Mme Paulette Brisepierre, évoquant les contrats de désendettement-développement, a réaffirmé son souhait que ce type d'aide soit conditionné au respect par les gouvernements bénéficiaires de leurs engagements envers nos compatriotes pour le versement de leurs retraites.
M. Robert Del Picchia a souligné que le terme de « taxe » sur les billets d'avions était souvent mal compris, notamment par les pays nordiques. Il a rappelé que l'Union européenne avait besoin, elle aussi, d'assistants techniques, ce qui devrait constituer une opportunité pour les assistants techniques français expérimentés. Il a indiqué par ailleurs que le Sénat venait de signer un accord de coopération avec le PNUD pour favoriser la bonne gouvernance et la démocratie.
Mme Brigitte Girardin, ministre déléguée à la coopération, au développement et à la francophonie , s'associant au souci de Mme Paulette Brisepierre , a indiqué que la France ne ménageait pas ses efforts pour obtenir le respect des engagements pris par les pays bénéficiaires des contrats de désendettement-développement.
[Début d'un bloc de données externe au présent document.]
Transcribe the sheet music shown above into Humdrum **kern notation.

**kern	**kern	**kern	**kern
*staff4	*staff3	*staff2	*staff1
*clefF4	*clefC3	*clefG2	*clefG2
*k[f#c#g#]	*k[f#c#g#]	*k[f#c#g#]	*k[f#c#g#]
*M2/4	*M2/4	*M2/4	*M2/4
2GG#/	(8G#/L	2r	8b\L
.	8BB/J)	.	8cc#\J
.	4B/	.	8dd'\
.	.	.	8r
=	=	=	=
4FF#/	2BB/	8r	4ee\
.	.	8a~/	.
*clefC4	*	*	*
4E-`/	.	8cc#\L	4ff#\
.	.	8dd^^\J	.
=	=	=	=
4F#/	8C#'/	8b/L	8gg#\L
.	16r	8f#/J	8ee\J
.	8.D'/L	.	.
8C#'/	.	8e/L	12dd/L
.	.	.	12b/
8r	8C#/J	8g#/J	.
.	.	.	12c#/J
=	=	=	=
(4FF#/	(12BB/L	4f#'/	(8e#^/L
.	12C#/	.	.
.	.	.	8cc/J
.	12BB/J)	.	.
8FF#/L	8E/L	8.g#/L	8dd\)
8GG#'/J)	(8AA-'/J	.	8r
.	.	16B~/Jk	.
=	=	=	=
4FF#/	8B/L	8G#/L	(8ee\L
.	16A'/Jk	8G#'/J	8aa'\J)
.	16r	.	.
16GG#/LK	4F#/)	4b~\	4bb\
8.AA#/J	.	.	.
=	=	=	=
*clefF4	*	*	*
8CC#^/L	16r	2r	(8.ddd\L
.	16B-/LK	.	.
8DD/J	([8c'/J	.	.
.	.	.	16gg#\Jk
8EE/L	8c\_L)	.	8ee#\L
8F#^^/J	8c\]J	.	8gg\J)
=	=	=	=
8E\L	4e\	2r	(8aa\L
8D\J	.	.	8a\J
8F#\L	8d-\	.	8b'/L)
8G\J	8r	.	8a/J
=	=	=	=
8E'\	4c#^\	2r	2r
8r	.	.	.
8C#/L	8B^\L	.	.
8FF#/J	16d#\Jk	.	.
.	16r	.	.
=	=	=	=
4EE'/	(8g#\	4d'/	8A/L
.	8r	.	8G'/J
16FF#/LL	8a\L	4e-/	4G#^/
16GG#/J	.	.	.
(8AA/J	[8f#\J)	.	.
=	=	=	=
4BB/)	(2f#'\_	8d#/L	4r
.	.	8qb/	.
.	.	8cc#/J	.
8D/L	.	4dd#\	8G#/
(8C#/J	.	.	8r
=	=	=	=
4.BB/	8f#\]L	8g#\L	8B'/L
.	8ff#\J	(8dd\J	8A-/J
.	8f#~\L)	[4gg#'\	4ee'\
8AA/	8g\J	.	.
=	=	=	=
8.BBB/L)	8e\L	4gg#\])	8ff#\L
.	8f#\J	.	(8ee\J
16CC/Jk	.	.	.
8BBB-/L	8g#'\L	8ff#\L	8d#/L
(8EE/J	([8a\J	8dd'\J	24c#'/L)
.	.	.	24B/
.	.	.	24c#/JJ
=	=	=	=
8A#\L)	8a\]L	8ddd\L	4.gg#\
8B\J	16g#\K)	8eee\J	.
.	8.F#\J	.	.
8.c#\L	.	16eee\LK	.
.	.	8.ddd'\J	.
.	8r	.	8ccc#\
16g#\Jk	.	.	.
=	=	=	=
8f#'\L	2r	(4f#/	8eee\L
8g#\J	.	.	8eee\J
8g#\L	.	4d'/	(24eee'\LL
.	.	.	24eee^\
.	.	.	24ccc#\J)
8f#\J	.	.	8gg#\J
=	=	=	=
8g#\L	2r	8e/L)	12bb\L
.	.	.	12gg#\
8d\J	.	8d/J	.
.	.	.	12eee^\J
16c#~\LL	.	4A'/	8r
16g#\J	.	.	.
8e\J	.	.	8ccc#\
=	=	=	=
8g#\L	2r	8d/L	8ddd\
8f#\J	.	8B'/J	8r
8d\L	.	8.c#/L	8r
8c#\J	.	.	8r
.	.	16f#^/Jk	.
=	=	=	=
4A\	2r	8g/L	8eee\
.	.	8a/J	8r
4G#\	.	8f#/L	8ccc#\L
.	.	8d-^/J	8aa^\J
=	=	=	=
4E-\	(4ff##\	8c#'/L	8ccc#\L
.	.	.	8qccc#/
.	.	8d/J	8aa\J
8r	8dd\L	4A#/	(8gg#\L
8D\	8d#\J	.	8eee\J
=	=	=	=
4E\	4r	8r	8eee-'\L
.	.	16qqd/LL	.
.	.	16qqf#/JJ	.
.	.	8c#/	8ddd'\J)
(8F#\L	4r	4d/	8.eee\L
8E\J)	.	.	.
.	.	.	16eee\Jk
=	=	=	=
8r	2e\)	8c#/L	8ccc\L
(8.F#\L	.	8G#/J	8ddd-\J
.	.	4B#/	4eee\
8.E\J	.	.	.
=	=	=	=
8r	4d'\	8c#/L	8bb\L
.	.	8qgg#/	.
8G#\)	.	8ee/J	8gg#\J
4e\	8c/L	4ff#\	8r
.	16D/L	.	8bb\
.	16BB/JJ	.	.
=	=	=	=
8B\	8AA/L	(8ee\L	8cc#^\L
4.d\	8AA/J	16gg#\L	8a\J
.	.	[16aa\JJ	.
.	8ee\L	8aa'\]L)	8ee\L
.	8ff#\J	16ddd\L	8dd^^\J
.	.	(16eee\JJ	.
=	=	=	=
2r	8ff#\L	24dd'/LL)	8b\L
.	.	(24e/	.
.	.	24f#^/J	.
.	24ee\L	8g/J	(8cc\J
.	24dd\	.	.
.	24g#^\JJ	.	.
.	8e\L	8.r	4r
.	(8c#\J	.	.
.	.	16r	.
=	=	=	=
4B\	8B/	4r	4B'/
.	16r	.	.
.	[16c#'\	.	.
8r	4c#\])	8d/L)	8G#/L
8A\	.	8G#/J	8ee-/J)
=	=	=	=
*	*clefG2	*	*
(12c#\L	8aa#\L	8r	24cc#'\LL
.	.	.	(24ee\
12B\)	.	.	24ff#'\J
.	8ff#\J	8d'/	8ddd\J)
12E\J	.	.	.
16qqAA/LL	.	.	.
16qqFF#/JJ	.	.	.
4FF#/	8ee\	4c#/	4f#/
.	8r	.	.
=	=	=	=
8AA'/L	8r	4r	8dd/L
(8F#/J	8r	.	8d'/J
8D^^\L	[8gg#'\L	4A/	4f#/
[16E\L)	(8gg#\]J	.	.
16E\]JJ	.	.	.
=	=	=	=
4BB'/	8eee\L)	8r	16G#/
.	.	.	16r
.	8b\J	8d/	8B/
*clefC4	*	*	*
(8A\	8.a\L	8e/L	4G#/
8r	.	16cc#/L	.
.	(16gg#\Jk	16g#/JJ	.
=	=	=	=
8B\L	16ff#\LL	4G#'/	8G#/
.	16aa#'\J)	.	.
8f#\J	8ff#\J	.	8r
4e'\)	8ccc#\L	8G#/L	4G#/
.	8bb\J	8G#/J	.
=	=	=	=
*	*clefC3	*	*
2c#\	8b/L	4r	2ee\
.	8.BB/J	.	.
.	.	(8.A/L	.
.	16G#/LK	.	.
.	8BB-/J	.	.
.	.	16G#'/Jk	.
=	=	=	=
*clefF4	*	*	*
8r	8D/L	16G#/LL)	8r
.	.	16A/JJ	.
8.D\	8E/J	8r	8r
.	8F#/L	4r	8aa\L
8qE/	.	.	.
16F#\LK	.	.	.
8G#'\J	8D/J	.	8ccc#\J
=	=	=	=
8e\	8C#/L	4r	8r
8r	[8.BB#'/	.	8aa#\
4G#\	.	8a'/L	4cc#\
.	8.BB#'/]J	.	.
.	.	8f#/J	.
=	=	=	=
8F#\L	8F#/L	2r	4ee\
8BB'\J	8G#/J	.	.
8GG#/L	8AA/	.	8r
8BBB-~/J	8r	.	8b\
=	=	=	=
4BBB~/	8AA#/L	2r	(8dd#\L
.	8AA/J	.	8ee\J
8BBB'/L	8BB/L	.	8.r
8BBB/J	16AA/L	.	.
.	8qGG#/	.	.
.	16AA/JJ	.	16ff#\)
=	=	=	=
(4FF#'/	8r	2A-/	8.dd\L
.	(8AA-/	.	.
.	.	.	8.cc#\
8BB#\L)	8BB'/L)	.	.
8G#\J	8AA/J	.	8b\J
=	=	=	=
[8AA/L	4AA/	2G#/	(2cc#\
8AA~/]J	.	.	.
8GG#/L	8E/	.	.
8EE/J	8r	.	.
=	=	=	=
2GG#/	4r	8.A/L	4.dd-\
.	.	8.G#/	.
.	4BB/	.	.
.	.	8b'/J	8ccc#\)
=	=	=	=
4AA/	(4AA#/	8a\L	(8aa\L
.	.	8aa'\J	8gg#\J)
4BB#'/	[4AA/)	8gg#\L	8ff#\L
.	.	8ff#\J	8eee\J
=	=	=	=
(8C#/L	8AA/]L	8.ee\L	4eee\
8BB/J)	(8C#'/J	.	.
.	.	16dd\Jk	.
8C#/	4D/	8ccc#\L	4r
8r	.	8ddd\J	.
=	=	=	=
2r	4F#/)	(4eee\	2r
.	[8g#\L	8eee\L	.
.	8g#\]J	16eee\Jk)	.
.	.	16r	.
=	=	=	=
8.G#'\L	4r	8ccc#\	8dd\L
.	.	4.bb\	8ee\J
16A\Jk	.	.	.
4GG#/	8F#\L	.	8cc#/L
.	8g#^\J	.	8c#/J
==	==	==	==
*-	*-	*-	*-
Elle a indiqué que c'est l'appellation de « contribution de solidarité sur les billets d'avions » qui avait été retenue pour ce système de financement innovant du développement. Au sujet des assistants techniques européens ou multilatéraux, le ministre a rappelé que la France proposait des candidats rémunérés sur des financements multilatéraux, et que les chiffres qu'elle avait cités ne concernaient que les assistants techniques rémunérés directement sur les crédits du ministère.